[Records to process — start]

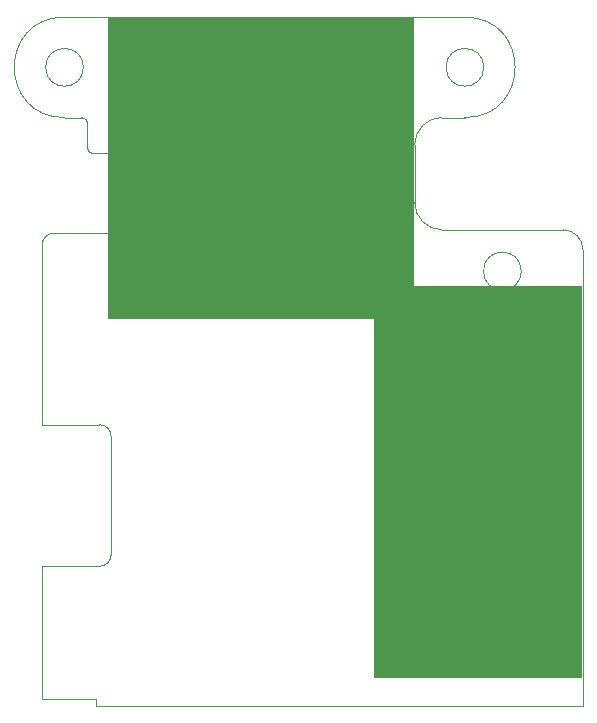
<source format=gm1>
G04*
<<<<<<< HEAD
G04 #@! TF.GenerationSoftware,Altium Limited,Altium Designer,24.2.2 (26)*
=======
G04 #@! TF.GenerationSoftware,Altium Limited,Altium Designer,25.1.2 (22)*
>>>>>>> 613e14270cc375eb23a491e7e857863a29f37ea3
G04*
G04 Layer_Color=16711935*
%FSLAX43Y43*%
%MOMM*%
G71*
G04*
<<<<<<< HEAD
G04 #@! TF.SameCoordinates,7AFD8296-B205-43B3-A86C-D23401984E65*
=======
G04 #@! TF.SameCoordinates,67CE9ABA-0E76-4F11-AB49-B23C2CE43B64*
>>>>>>> 613e14270cc375eb23a491e7e857863a29f37ea3
G04*
G04*
G04 #@! TF.FilePolarity,Positive*
G04*
G01*
G75*
%ADD36C,0.013*%
<<<<<<< HEAD
=======
%ADD37R,6.600X16.700*%
%ADD38R,17.687X33.315*%
%ADD39R,26.000X6.550*%
%ADD40R,26.000X25.600*%
>>>>>>> 613e14270cc375eb23a491e7e857863a29f37ea3
D36*
X39756Y54056D02*
G03*
X39756Y54056I-1600J0D01*
G01*
X5856D02*
G03*
X5856Y54056I-1600J0D01*
G01*
X5772Y49793D02*
G03*
X5731Y49800I-131J-595D01*
G01*
X5946Y49720D02*
G03*
X5929Y49731I-319J-493D01*
G01*
X5959Y49712D02*
G03*
X5946Y49720I-332J-484D01*
G01*
X6090Y49581D02*
G03*
X6077Y49598I-463J-317D01*
G01*
X6097Y49569D02*
G03*
X6090Y49581I-470J-305D01*
G01*
X6168Y49390D02*
G03*
X6160Y49425I-535J-96D01*
G01*
X4256Y58306D02*
G03*
X4256Y49806I0J-4250D01*
G01*
X38156D02*
G03*
X38156Y58306I0J4250D01*
G01*
X36206Y49806D02*
G03*
X33906Y47506I0J-2300D01*
G01*
Y42606D02*
G03*
X36206Y40306I2300J0D01*
G01*
X48156Y38606D02*
G03*
X46456Y40306I-1700J0D01*
G01*
X7206Y11806D02*
G03*
X8206Y12806I0J1000D01*
G01*
Y22806D02*
G03*
X7206Y23806I-1000J0D01*
G01*
X3353Y40006D02*
G03*
X2353Y39006I0J-1000D01*
G01*
X10206Y40006D02*
G03*
X11206Y41006I0J1000D01*
G01*
Y45806D02*
G03*
X10206Y46806I-1000J0D01*
G01*
X6182Y47231D02*
G03*
X6189Y47195I537J88D01*
G01*
X6252Y47046D02*
G03*
X6270Y47020I474J304D01*
G01*
X6270D02*
G03*
X6276Y47012I453J327D01*
G01*
X6390Y46902D02*
G03*
X6413Y46887I334J482D01*
G01*
X6413D02*
G03*
X6423Y46881I310J495D01*
G01*
X6572Y46821D02*
G03*
X6605Y46814I135J586D01*
G01*
X42931Y36806D02*
G03*
X42931Y36806I-1600J0D01*
G01*
X6175Y47306D02*
Y49306D01*
X5654Y49806D02*
X5656Y49806D01*
X5657Y49806D01*
X5659Y49806D01*
X5660Y49806D01*
X5662Y49806D01*
X5663Y49806D01*
X5666Y49806D01*
X5668Y49806D01*
X5670Y49806D01*
X5673Y49806D01*
X5675Y49806D01*
X5677Y49806D01*
X5680Y49806D01*
X5682Y49806D01*
X5684Y49805D01*
X5687Y49805D01*
X5689Y49805D01*
X5691Y49805D01*
X5695Y49805D01*
X5698Y49804D01*
X5701Y49804D01*
X5704Y49804D01*
X5707Y49803D01*
X5712Y49803D01*
X5716Y49802D01*
X5720Y49802D01*
X5725Y49801D01*
X5731Y49800D01*
X5772Y49793D02*
X5780Y49791D01*
X5786Y49790D01*
X5791Y49788D01*
X5795Y49787D01*
X5799Y49786D01*
X5803Y49785D01*
X5806Y49784D01*
X5810Y49783D01*
X5813Y49782D01*
X5816Y49782D01*
X5819Y49781D01*
X5821Y49780D01*
X5823Y49779D01*
X5826Y49778D01*
X5828Y49778D01*
X5830Y49777D01*
X5832Y49776D01*
X5835Y49775D01*
X5837Y49775D01*
X5839Y49774D01*
X5841Y49773D01*
X5843Y49772D01*
X5846Y49772D01*
X5848Y49771D01*
X5849Y49770D01*
X5851Y49770D01*
X5852Y49769D01*
X5853Y49769D01*
X5855Y49768D01*
X5858Y49767D01*
X5860Y49766D01*
X5861Y49765D01*
X5863Y49765D01*
X5864Y49764D01*
X5865Y49764D01*
X5868Y49763D01*
X5870Y49762D01*
X5872Y49761D01*
X5874Y49760D01*
X5876Y49759D01*
X5878Y49758D01*
X5880Y49757D01*
X5882Y49756D01*
X5885Y49755D01*
X5887Y49754D01*
X5889Y49753D01*
X5891Y49752D01*
X5894Y49750D01*
X5897Y49749D01*
X5900Y49747D01*
X5902Y49746D01*
X5906Y49744D01*
X5910Y49742D01*
X5913Y49740D01*
X5917Y49738D01*
X5922Y49735D01*
X5929Y49731D01*
X5959Y49712D02*
X5965Y49708D01*
X5969Y49704D01*
X5973Y49701D01*
X5977Y49699D01*
X5980Y49696D01*
X5983Y49694D01*
X5986Y49692D01*
X5988Y49690D01*
X5991Y49688D01*
X5993Y49686D01*
X5995Y49685D01*
X5997Y49683D01*
X5999Y49681D01*
X6001Y49680D01*
X6003Y49678D01*
X6004Y49677D01*
X6006Y49675D01*
X6008Y49674D01*
X6010Y49672D01*
X6011Y49671D01*
X6013Y49669D01*
X6015Y49668D01*
X6017Y49666D01*
X6018Y49665D01*
X6019Y49664D01*
X6020Y49663D01*
X6021Y49662D01*
X6022Y49661D01*
X6023Y49660D01*
X6024Y49659D01*
X6027Y49656D01*
X6028Y49655D01*
X6029Y49654D01*
X6030Y49653D01*
X6031Y49652D01*
X6033Y49651D01*
X6034Y49649D01*
X6035Y49648D01*
X6037Y49646D01*
X6038Y49644D01*
X6040Y49643D01*
X6042Y49641D01*
X6043Y49639D01*
X6045Y49638D01*
X6046Y49636D01*
X6048Y49634D01*
X6050Y49632D01*
X6051Y49630D01*
X6053Y49629D01*
X6055Y49626D01*
X6057Y49624D01*
X6059Y49621D01*
X6061Y49619D01*
X6064Y49616D01*
X6066Y49612D01*
X6069Y49609D01*
X6073Y49604D01*
X6077Y49598D01*
X6097Y49569D02*
X6101Y49563D01*
X6104Y49558D01*
X6107Y49554D01*
X6109Y49550D01*
X6111Y49547D01*
X6113Y49544D01*
X6114Y49541D01*
X6116Y49538D01*
X6117Y49535D01*
X6119Y49533D01*
X6120Y49530D01*
X6121Y49528D01*
X6122Y49526D01*
X6123Y49524D01*
X6124Y49522D01*
X6126Y49520D01*
X6127Y49518D01*
X6128Y49516D01*
X6129Y49514D01*
X6130Y49511D01*
X6131Y49509D01*
X6132Y49507D01*
X6132Y49506D01*
X6133Y49504D01*
X6134Y49503D01*
X6134Y49502D01*
X6135Y49500D01*
X6135Y49499D01*
X6136Y49497D01*
X6137Y49496D01*
X6137Y49495D01*
X6138Y49493D01*
X6138Y49492D01*
X6139Y49490D01*
X6140Y49489D01*
X6140Y49488D01*
X6141Y49486D01*
X6141Y49485D01*
X6142Y49483D01*
X6143Y49481D01*
X6143Y49479D01*
X6144Y49477D01*
X6145Y49474D01*
X6146Y49472D01*
X6147Y49470D01*
X6147Y49468D01*
X6148Y49466D01*
X6149Y49463D01*
X6150Y49461D01*
X6150Y49459D01*
X6151Y49456D01*
X6152Y49453D01*
X6153Y49449D01*
X6154Y49446D01*
X6155Y49443D01*
X6156Y49439D01*
X6157Y49435D01*
X6159Y49431D01*
X6160Y49425D01*
X6168Y49390D02*
X6169Y49382D01*
X6170Y49376D01*
X6171Y49371D01*
X6171Y49367D01*
X6172Y49363D01*
X6172Y49360D01*
X6173Y49357D01*
X6173Y49353D01*
X6173Y49350D01*
X6174Y49347D01*
X6174Y49345D01*
X6174Y49342D01*
X6174Y49340D01*
X6174Y49337D01*
X6174Y49335D01*
X6175Y49333D01*
X6175Y49330D01*
X6175Y49328D01*
X6175Y49326D01*
X6175Y49323D01*
X6175Y49321D01*
X6175Y49319D01*
X6175Y49318D01*
X6175Y49316D01*
X6175Y49315D01*
X6175Y49313D01*
X6175Y49312D01*
X6175Y49310D01*
X6175Y49309D01*
X6175Y49306D01*
X4256Y49806D02*
X5654D01*
X4256Y58306D02*
X38156D01*
X36206Y49806D02*
X38156D01*
X33906Y42606D02*
Y47506D01*
X36206Y40306D02*
X46456D01*
X48156Y38606D02*
X48156Y6D01*
X6942D02*
X48156D01*
X6942D02*
Y606D01*
X2353D02*
X6942D01*
X2353D02*
Y11806D01*
X7206D01*
X8206Y12806D02*
Y22806D01*
X2353Y23806D02*
X7206D01*
X2353D02*
Y39006D01*
X3353Y40006D02*
X10206D01*
X11206Y41006D02*
Y45806D01*
X6694Y46806D02*
X10206D01*
X6175Y47306D02*
X6175Y47305D01*
X6175Y47303D01*
X6176Y47302D01*
X6176Y47300D01*
X6176Y47299D01*
X6176Y47297D01*
X6176Y47296D01*
X6176Y47294D01*
X6176Y47293D01*
X6176Y47291D01*
X6176Y47289D01*
X6176Y47286D01*
X6176Y47284D01*
X6176Y47282D01*
X6176Y47279D01*
X6177Y47277D01*
X6177Y47275D01*
X6177Y47272D01*
X6177Y47270D01*
X6177Y47268D01*
X6178Y47265D01*
X6178Y47262D01*
X6178Y47259D01*
X6179Y47256D01*
X6179Y47252D01*
X6179Y47249D01*
X6180Y47245D01*
X6180Y47241D01*
X6181Y47236D01*
X6182Y47231D01*
X6189Y47195D02*
X6191Y47187D01*
X6192Y47182D01*
X6194Y47177D01*
X6195Y47173D01*
X6196Y47169D01*
X6197Y47166D01*
X6198Y47163D01*
X6199Y47160D01*
X6200Y47157D01*
X6201Y47154D01*
X6201Y47151D01*
X6202Y47149D01*
X6203Y47147D01*
X6204Y47145D01*
X6204Y47142D01*
X6205Y47140D01*
X6206Y47138D01*
X6207Y47136D01*
X6208Y47134D01*
X6208Y47131D01*
X6209Y47129D01*
X6210Y47128D01*
X6210Y47126D01*
X6211Y47125D01*
X6212Y47124D01*
X6212Y47122D01*
X6213Y47121D01*
X6213Y47119D01*
X6214Y47118D01*
X6214Y47117D01*
X6215Y47115D01*
X6216Y47114D01*
X6216Y47112D01*
X6217Y47111D01*
X6217Y47110D01*
X6218Y47108D01*
X6219Y47107D01*
X6219Y47105D01*
X6220Y47104D01*
X6221Y47102D01*
X6222Y47100D01*
X6223Y47098D01*
X6224Y47096D01*
X6225Y47093D01*
X6226Y47091D01*
X6227Y47089D01*
X6228Y47087D01*
X6229Y47085D01*
X6231Y47083D01*
X6232Y47081D01*
X6233Y47079D01*
X6234Y47076D01*
X6236Y47073D01*
X6238Y47070D01*
X6239Y47067D01*
X6241Y47064D01*
X6243Y47060D01*
X6246Y47056D01*
X6249Y47051D01*
X6252Y47046D01*
X6276Y47012D02*
X6280Y47007D01*
X6283Y47003D01*
X6286Y46999D01*
X6288Y46996D01*
X6291Y46993D01*
X6293Y46990D01*
X6295Y46988D01*
X6297Y46985D01*
X6299Y46983D01*
X6301Y46981D01*
X6302Y46979D01*
X6304Y46978D01*
X6305Y46976D01*
X6307Y46974D01*
X6309Y46972D01*
X6310Y46971D01*
X6312Y46969D01*
X6313Y46967D01*
X6315Y46966D01*
X6317Y46964D01*
X6318Y46962D01*
X6319Y46961D01*
X6320Y46960D01*
X6321Y46959D01*
X6322Y46958D01*
X6326Y46955D01*
X6327Y46954D01*
X6328Y46953D01*
X6329Y46952D01*
X6330Y46951D01*
X6331Y46950D01*
X6332Y46948D01*
X6333Y46947D01*
X6335Y46946D01*
X6337Y46944D01*
X6339Y46943D01*
X6340Y46941D01*
X6342Y46940D01*
X6344Y46938D01*
X6346Y46937D01*
X6347Y46935D01*
X6349Y46933D01*
X6351Y46932D01*
X6353Y46930D01*
X6355Y46929D01*
X6357Y46927D01*
X6359Y46925D01*
X6362Y46923D01*
X6364Y46921D01*
X6367Y46919D01*
X6369Y46917D01*
X6372Y46915D01*
X6376Y46912D01*
X6380Y46910D01*
X6384Y46906D01*
X6390Y46902D01*
X6423Y46881D02*
X6429Y46877D01*
X6434Y46874D01*
X6438Y46872D01*
X6442Y46870D01*
X6445Y46868D01*
X6448Y46867D01*
X6451Y46865D01*
X6454Y46864D01*
X6457Y46862D01*
X6460Y46861D01*
X6462Y46860D01*
X6464Y46859D01*
X6466Y46858D01*
X6468Y46857D01*
X6470Y46856D01*
X6472Y46855D01*
X6475Y46854D01*
X6477Y46853D01*
X6479Y46852D01*
X6481Y46851D01*
X6483Y46850D01*
X6485Y46849D01*
X6487Y46848D01*
X6488Y46848D01*
X6489Y46847D01*
X6491Y46847D01*
X6494Y46845D01*
X6496Y46845D01*
X6497Y46844D01*
X6499Y46843D01*
X6500Y46843D01*
X6501Y46842D01*
X6503Y46842D01*
X6505Y46841D01*
X6507Y46840D01*
X6509Y46839D01*
X6512Y46839D01*
X6514Y46838D01*
X6516Y46837D01*
X6518Y46836D01*
X6520Y46835D01*
X6523Y46835D01*
X6525Y46834D01*
X6527Y46833D01*
X6529Y46833D01*
X6532Y46832D01*
X6535Y46831D01*
X6538Y46830D01*
X6541Y46829D01*
X6544Y46828D01*
X6547Y46827D01*
X6551Y46826D01*
X6555Y46825D01*
X6560Y46824D01*
X6565Y46823D01*
X6572Y46821D01*
X6605Y46814D02*
X6614Y46813D01*
X6621Y46812D01*
X6627Y46811D01*
X6631Y46810D01*
X6635Y46810D01*
X6639Y46810D01*
X6643Y46809D01*
X6646Y46809D01*
X6649Y46809D01*
X6652Y46808D01*
X6655Y46808D01*
X6658Y46808D01*
X6660Y46808D01*
X6663Y46807D01*
X6665Y46807D01*
X6667Y46807D01*
X6670Y46807D01*
X6672Y46807D01*
X6674Y46807D01*
X6677Y46807D01*
X6679Y46807D01*
X6681Y46807D01*
X6684Y46806D01*
X6686Y46806D01*
X6687Y46806D01*
X6689Y46806D01*
X6690Y46806D01*
X6692Y46806D01*
X6694Y46806D01*
<<<<<<< HEAD
=======
D37*
X36450Y17800D02*
D03*
D38*
X39290Y18958D02*
D03*
D39*
X20874Y35990D02*
D03*
D40*
X20901Y45515D02*
D03*
>>>>>>> 613e14270cc375eb23a491e7e857863a29f37ea3
M02*

</source>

[Records to process — finish]

** To do **
With the line holding "X6176Y47279D01*" as the first and the line holding "X6243Y47060D01*" as the last, please transcribe exactly the lines of the material above in that range and nothing else.

** Completed exercise **
X6176Y47279D01*
X6177Y47277D01*
X6177Y47275D01*
X6177Y47272D01*
X6177Y47270D01*
X6177Y47268D01*
X6178Y47265D01*
X6178Y47262D01*
X6178Y47259D01*
X6179Y47256D01*
X6179Y47252D01*
X6179Y47249D01*
X6180Y47245D01*
X6180Y47241D01*
X6181Y47236D01*
X6182Y47231D01*
X6189Y47195D02*
X6191Y47187D01*
X6192Y47182D01*
X6194Y47177D01*
X6195Y47173D01*
X6196Y47169D01*
X6197Y47166D01*
X6198Y47163D01*
X6199Y47160D01*
X6200Y47157D01*
X6201Y47154D01*
X6201Y47151D01*
X6202Y47149D01*
X6203Y47147D01*
X6204Y47145D01*
X6204Y47142D01*
X6205Y47140D01*
X6206Y47138D01*
X6207Y47136D01*
X6208Y47134D01*
X6208Y47131D01*
X6209Y47129D01*
X6210Y47128D01*
X6210Y47126D01*
X6211Y47125D01*
X6212Y47124D01*
X6212Y47122D01*
X6213Y47121D01*
X6213Y47119D01*
X6214Y47118D01*
X6214Y47117D01*
X6215Y47115D01*
X6216Y47114D01*
X6216Y47112D01*
X6217Y47111D01*
X6217Y47110D01*
X6218Y47108D01*
X6219Y47107D01*
X6219Y47105D01*
X6220Y47104D01*
X6221Y47102D01*
X6222Y47100D01*
X6223Y47098D01*
X6224Y47096D01*
X6225Y47093D01*
X6226Y47091D01*
X6227Y47089D01*
X6228Y47087D01*
X6229Y47085D01*
X6231Y47083D01*
X6232Y47081D01*
X6233Y47079D01*
X6234Y47076D01*
X6236Y47073D01*
X6238Y47070D01*
X6239Y47067D01*
X6241Y47064D01*
X6243Y47060D01*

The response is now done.